» **Your objective**
Verbatim reproduction of the entries is required; images must be omitted.

[Extracted page text data]
╭──
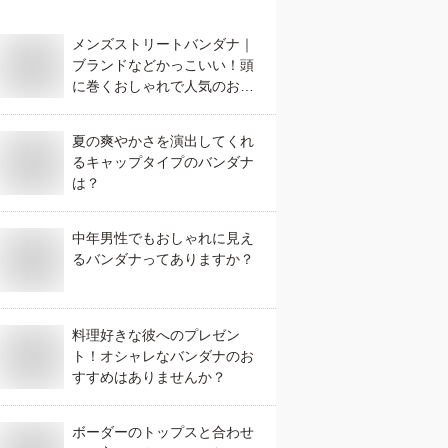
メンズストリートバンダナ｜
ブランドなどかっこいい！頭
に巻くおしゃれで人気のおす
すめは？
夏の爽やかさを演出してくれ
るキャップタイプのバンダナ
は？
中年男性でもおしゃれに見え
るバンダナってありますか？
料理好きな彼へのプレゼン
ト！オシャレなバンダナのお
すすめはありませんか？
ボーダーのトップスと合わせ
╰──
» **Response to this exercise**
メンズストリートバンダナ｜
ブランドなどかっこいい！頭
に巻くおしゃれで人気のおす
すめは？
夏の爽やかさを演出してくれ
るキャップタイプのバンダナ
は？
中年男性でもおしゃれに見え
るバンダナってありますか？
料理好きな彼へのプレゼン
ト！オシャレなバンダナのお
すすめはありませんか？
ボーダーのトップスと合わせ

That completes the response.